A tecnologia tem alterado a forma de comportamento humano em todos os sentidos. A opinião é da psicoterapeuta Maura de Albanesi, que acrescenta: “Ao mesmo tempo em que possui pontos altamente positivos, também traz desafios a serem questionados, avaliados e principalmente ponderados, encontrando um meio-termo aceitável.” Nos relacionamentos, o cenário é o mesmo. Se por um lado, ter as pessoas mais acessíveis facilita a comunicação, por outro, a tecnologia pode desestabilizar os mais inseguros. Quer um exemplo? Pense em como você se sente quando seu(sua) parceiro(a) demora a te responder uma mensagem. “Se esta resposta ocorre quase que imediatamente, nos sentimos amados e importantes. Se a resposta demora, nos sentimos ignorados”, compara a terapeuta. “Isso faz com que os relacionamentos, quando não existe uma maturidade emocional, se tornem verdadeiras montanhas-russas.”

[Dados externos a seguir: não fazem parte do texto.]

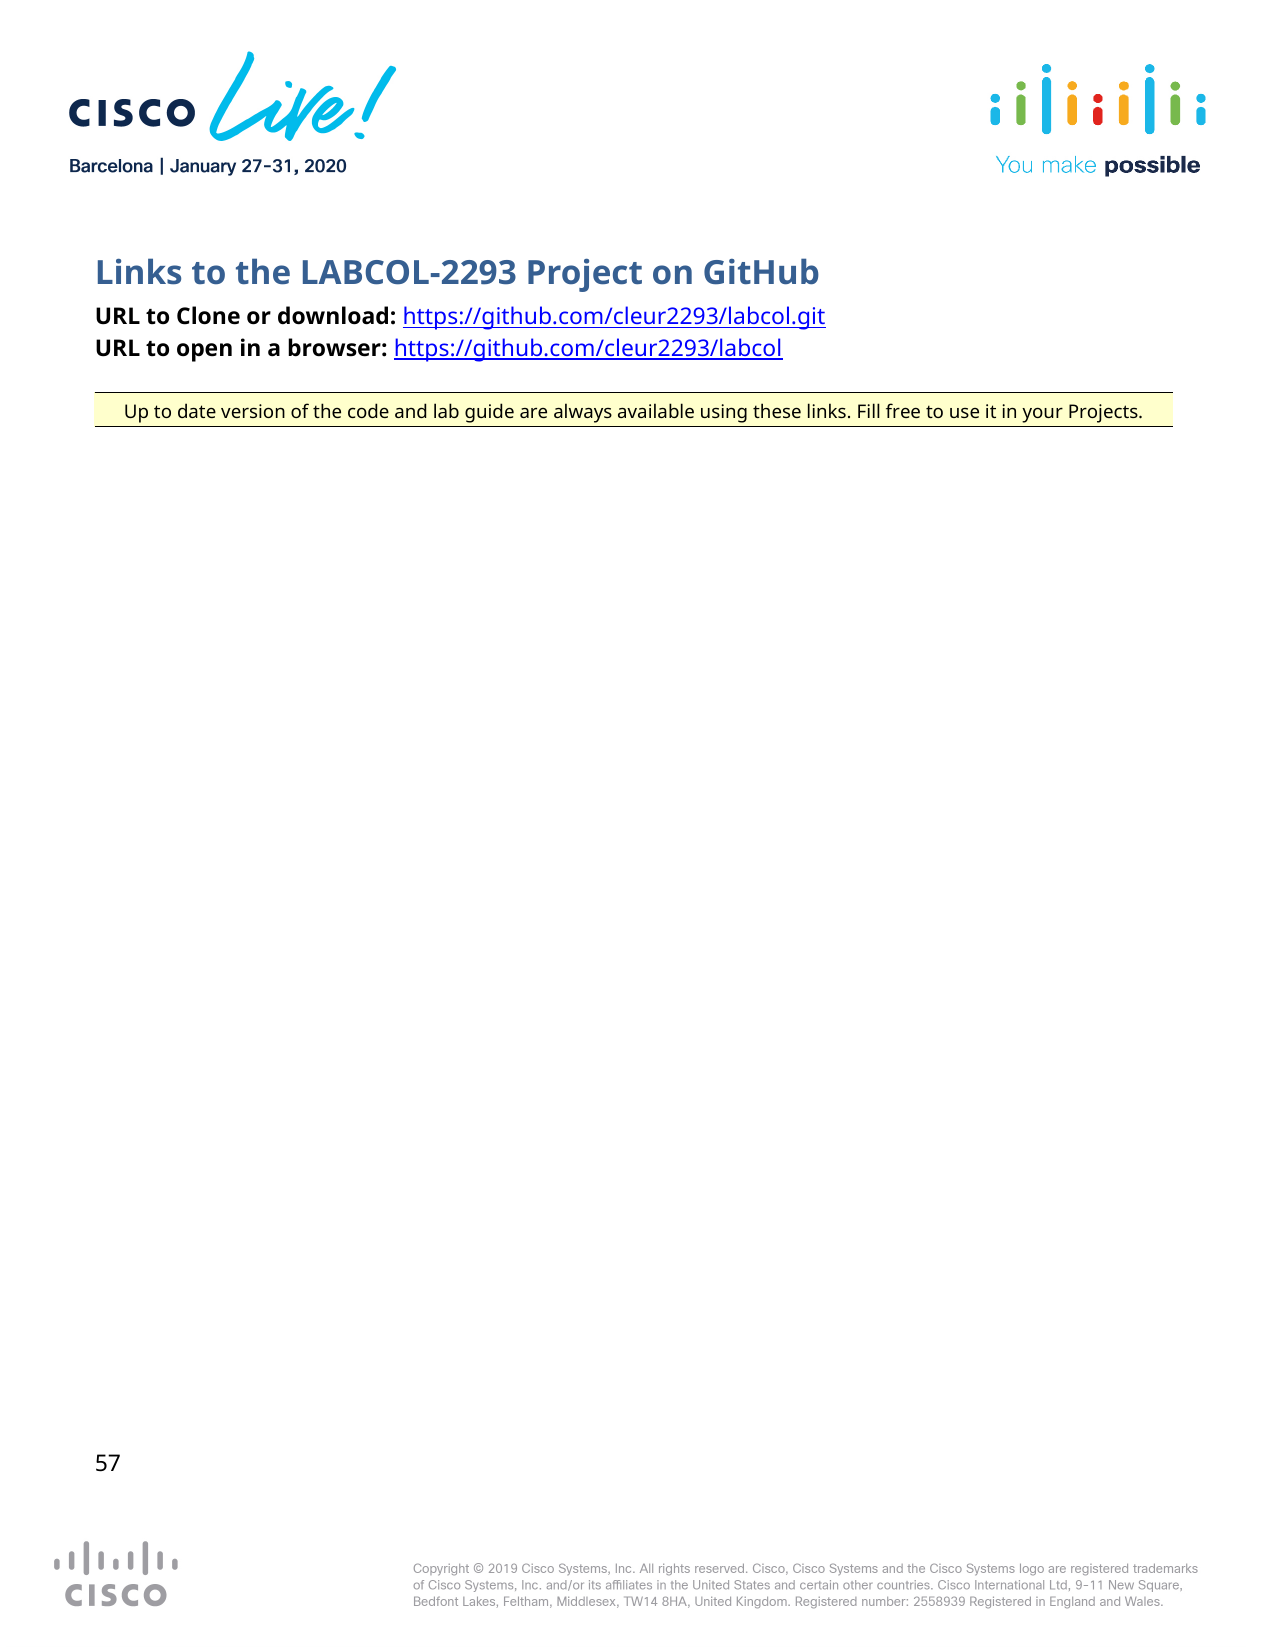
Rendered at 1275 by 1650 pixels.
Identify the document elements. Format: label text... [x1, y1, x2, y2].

picture [20, 0, 1265, 237]
text URL to Clone or download: https://github.com/cleur2293/labcol.git [94, 300, 1181, 332]
picture [5, 1502, 1246, 1647]
text URL to open in a browser: https://github.com/cleur2293/labcol [94, 332, 1181, 363]
text Links to the LABCOL-2293 Project on GitHub [94, 249, 1181, 294]
text Up to date version of the code and lab guide are always available using these links. Fill free to use it in your Projects. [94, 393, 1173, 427]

A era tecnológica é justamente a reflexão sobre qual é a tônica dos relacionamentos atuais. Albanesi lembra que o ser humano não costuma lidar bem com o desconhecido. Logo, não é de se espantar que a simples conclusão de que o parceiro tem uma vida independente da relação — e, por isso, não larga o telefone — causa desconfiança e ciúme. “O ciúme vem do controle que queremos ter sobre a vida do parceiro”, define a psicoterapeuta. “As redes sociais nos dão um dado interessante: ainda não associamos amor à confiança e, sim, amor ao controle”, acrescenta.

Veja alguns sinais de que o ciúme da tecnologia está ultrapassando o limite da normalidade:

* Checar a cada instante o celular em busca de mensagens do companheiro, tentando encontrar sinais ali se a relação está normal ou não.
* Entrar várias vezes no perfil dele ou dela, procurando “sinais”.
* Pedir a senha do celular para inspecionar o aparelho do outro.
* Tentar descobrir a senha do celular, caso o parceiro não a compartilhe.
* Fazer um perfil de casal no Facebook ou usar a mesma conta do WhatsApp são ações recomendáveis para amenizar o ciúmes, mas isso não resolve o problema, já que todos podem ter mais de uma conta. O melhor é sanar, claramente, a questão da insegurança e das necessidades de cada um.